Ayhan Bilgen’in de bizimle ilk görüşmesinde, “güncel siyasetten uzak durun, Bedrettin, Karmatîler falan yazın” deyip, iki gün sonra güncel siyaset üzerine yazıların yazılacağı bir internet sitesi kurması da aynı savunma biçimidir. O son yazılarında, “Alevî temsilcilerinin Alevîliği güncellemeleri gerektiğinden”, “toplumsal hassasiyetlerin yok sayılmamasından” bahsetmektedir. Ayhan Bilgen’in sözü dinlenseydi, demek ki son günlerde İstanbul’da yaşanan çatışma olmaz, seçim çalışması yapılacak başka mahalleler bulunur, HDP, Cephe’yle geçmişe dayanan husumetleri olan örgütlerin paravanı olarak kullanılmaz, Demirtaş kampanyası, hem devrimcileri hem de onların temsil ettikleri kitleleri kazanabilirdi. Ama maalesef burada mülhid olanın kafası kesilmek zorundadır.

Ulusal birlik konusunda bir derdi olan ve özcü refleksler taşıyan öznenin dışarı sunduğu liberalizmden ve birlikçilikten hayır gelmez. “Bunun da yolu ulusal birlikten geçer. Bunun zemini var. Kürt halkında büyük bir arzu var. Bunu daha çok geliştirmeleri gerekiyor. Gerekirse yürüyüşler düzenlemeli. Halk artık ‘bir araya gelin, güçlerinizi birleştirin’ demeli. Kim gelmiyorsa ona yönelmelidir.” (Sabri Ok) sözlerinin sarfedildiği ortamda, başkalarına, “ulusunuzdan ve devletinizden vazgeçin” diyen bir liberalizm düşmektedir.

Bu, maalesef, İsrail’in de sık sık kullandığı bir yöntemdir. İsrail, gayet açık bir dinî ve millî devlet iken, onun Yigael Gluckstein (Tony Cliff) gibi muhipleri kibbutzlarda yetiştikleri günleri unutmayıp, başka dinlere mensup kişilere dinsizliği, başka milletlere devletsizliği, devletlere de milletsizliği öğütlemektedir.

İslamî hareketin vahdeti, bu türden bir liberalizme karşı şerbetlenmek suretiyle mümkün olacaktır.

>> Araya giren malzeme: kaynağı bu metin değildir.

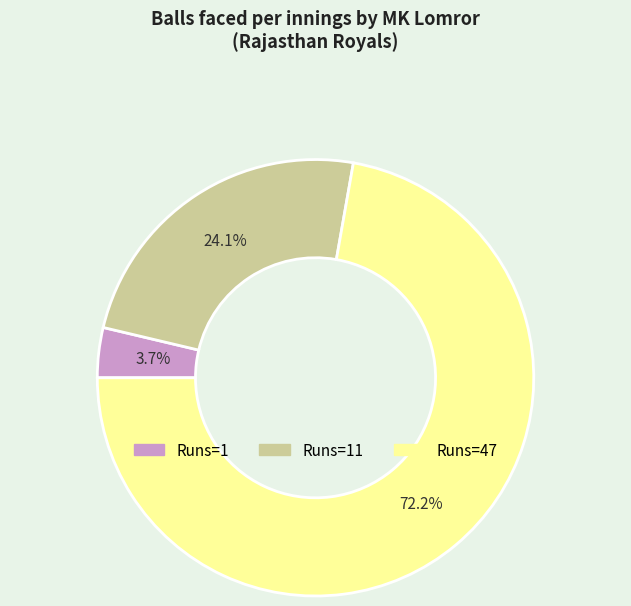

Which slice is the largest?

Runs=47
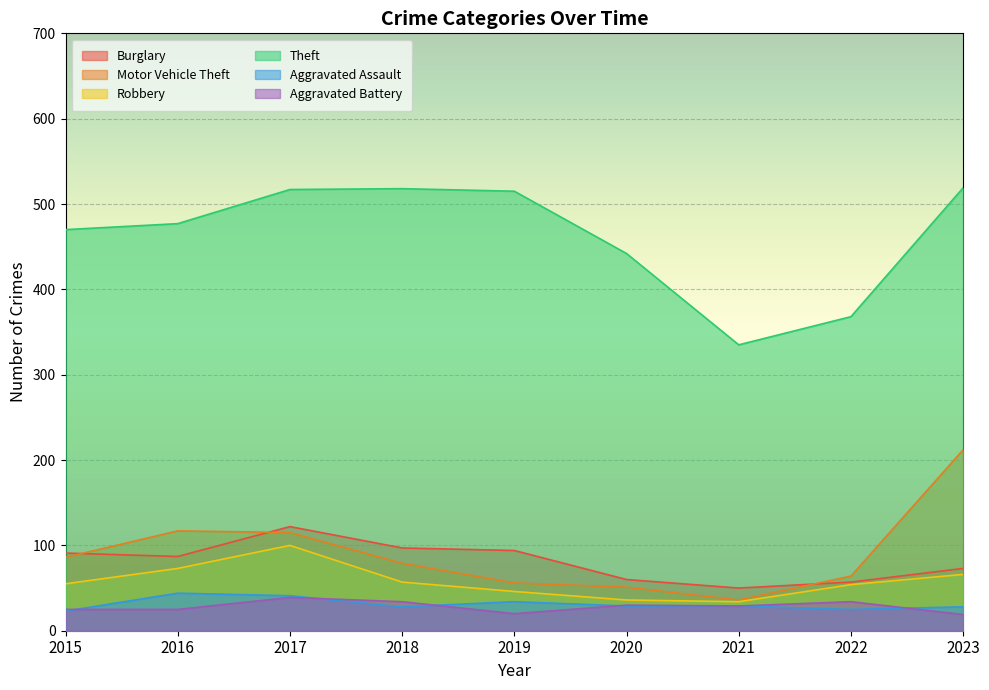

What is the sum of all Aggravated Battery values?

255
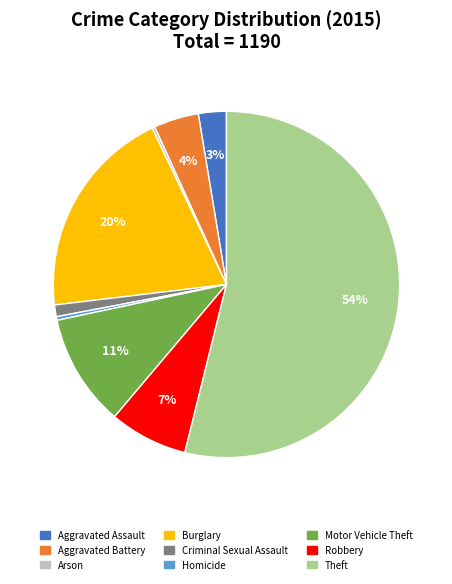

Is Robbery the majority of the pie?

No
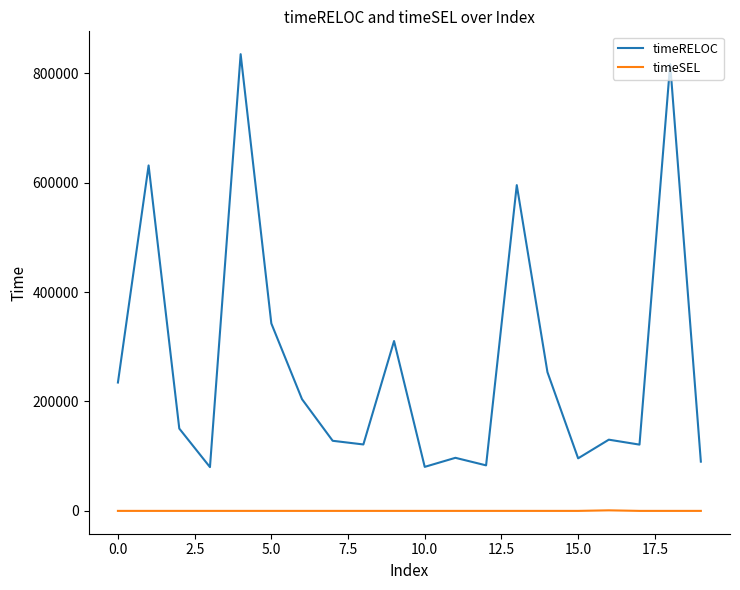

Which series has the widest spread of values?

timeRELOC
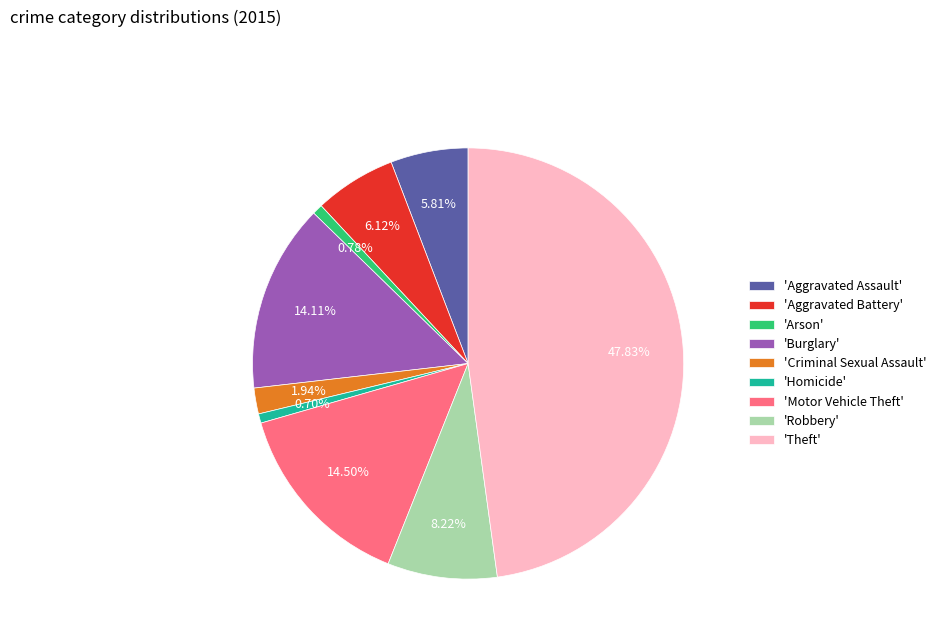

Do 'Theft' and 'Motor Vehicle Theft' together represent more than half of the pie?

Yes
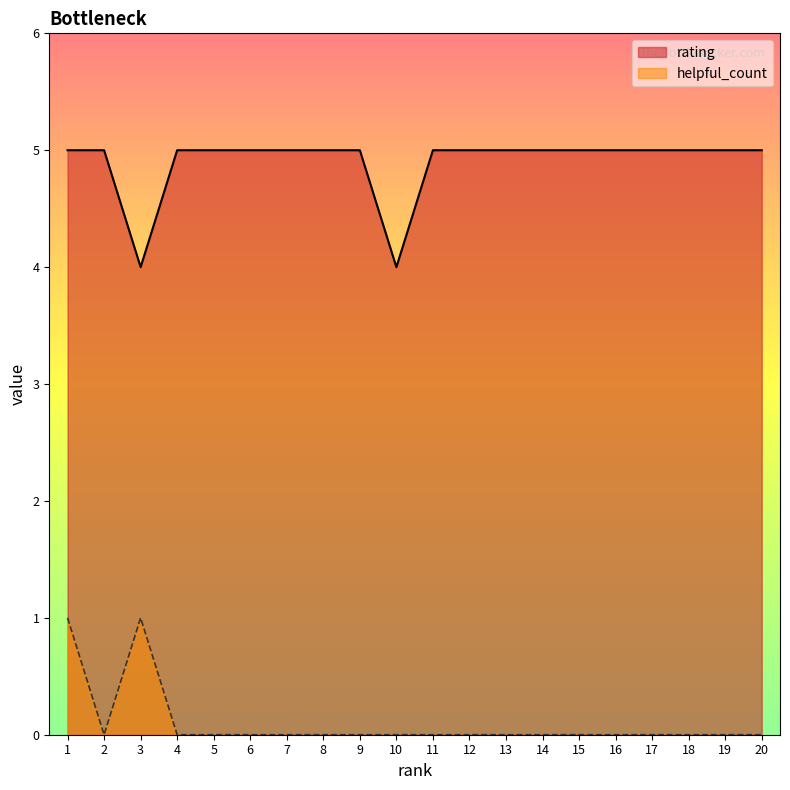

Reading right to left, transcribe all the data shown in this chart.

rating: 20=5	19=5	18=5	17=5	16=5	15=5	14=5	13=5	12=5	11=5	10=4	9=5	8=5	7=5	6=5	5=5	4=5	3=4	2=5	1=5
helpful_count: 20=0	19=0	18=0	17=0	16=0	15=0	14=0	13=0	12=0	11=0	10=0	9=0	8=0	7=0	6=0	5=0	4=0	3=1	2=0	1=1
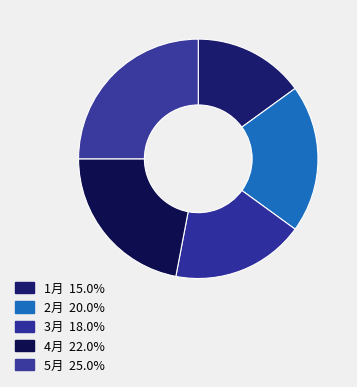

How many segments does this pie chart have?

5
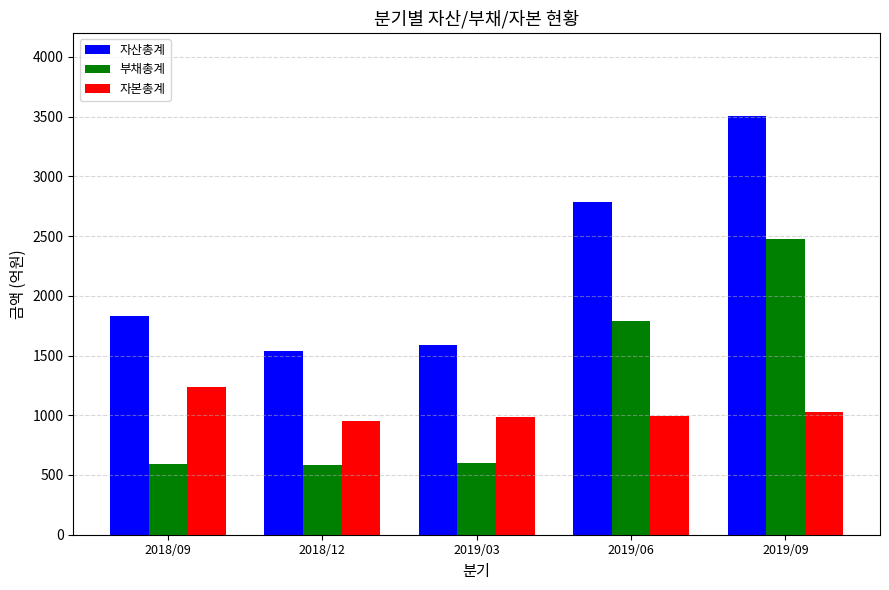

What is the smallest value displayed?

582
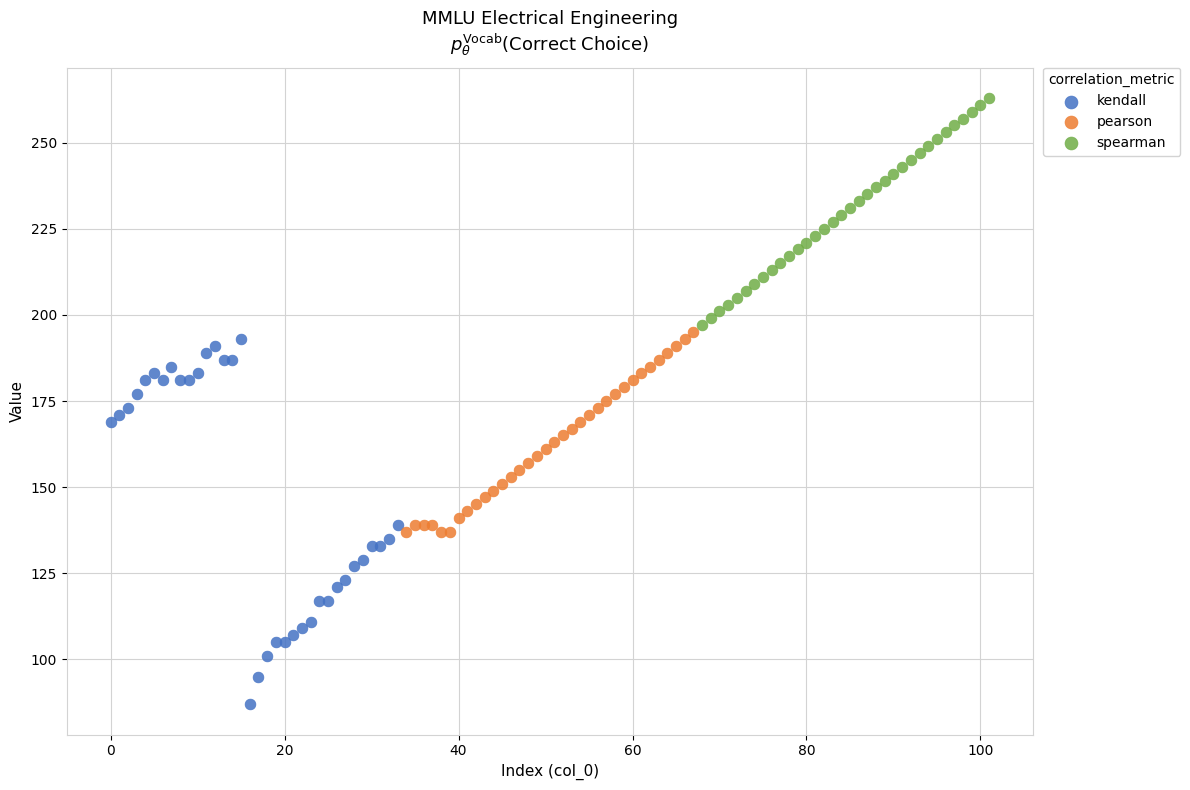

What are all the series names shown in the legend?

kendall, pearson, spearman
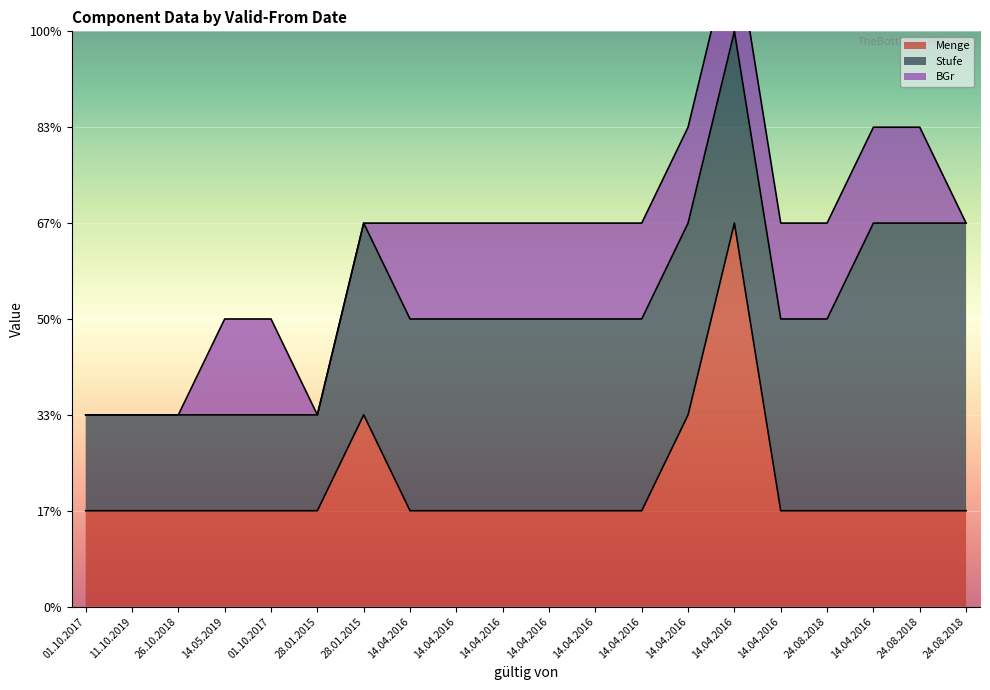

At which label does Menge reach its minimum?

01.10.2017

Çözüm masası politik açıdan kıymetlidir ama hareketin oradan neşet etmesi mümkün değildir. Kürd’ün ve tüm mazlumların muhtaç olduğu güç, sömürü ve zulme karşı devrimci bir tevhid mücadelesidir. Orada bir özcülük ve bu özcülüğün verdiği bir bitmişlik, tamamlanmışlık hissi vardır. Bu anlayış ve hissiyatla herhangi bir yaraya merhem olmak mümkün değildir.

Türkiye ve İsrail bitmiş, tamamlanmış birer imgedir. Mücadelenin daha tam olmadığını, eksik olduğunu, eksikliğiyle başkalarını görmesi, örgütlemesi gerektiğini anlayacağı yer de bu tevhidî mücadeledir. Türkiye ve İsrail’den değil, sömürülen-mazlum halkların kolektif mücadelesinden öğrenilen bir inşa süreci, Müslüman âlemi devrimci şuralarla tanıştıracaktır.

Eren Balkır
30 Temmuz 2014

Dipnotlar:
[1] Kadrican Mendi, “Demokratik İslam Kongresi ve Öcalan’ın ‘Teopolitik’i”, 13 Mayıs 2014, İslami Analiz.

[2] Eren Balkır, “Yan Yana ya da Yana Yana”, 5 Ocak 2013, İştirakî.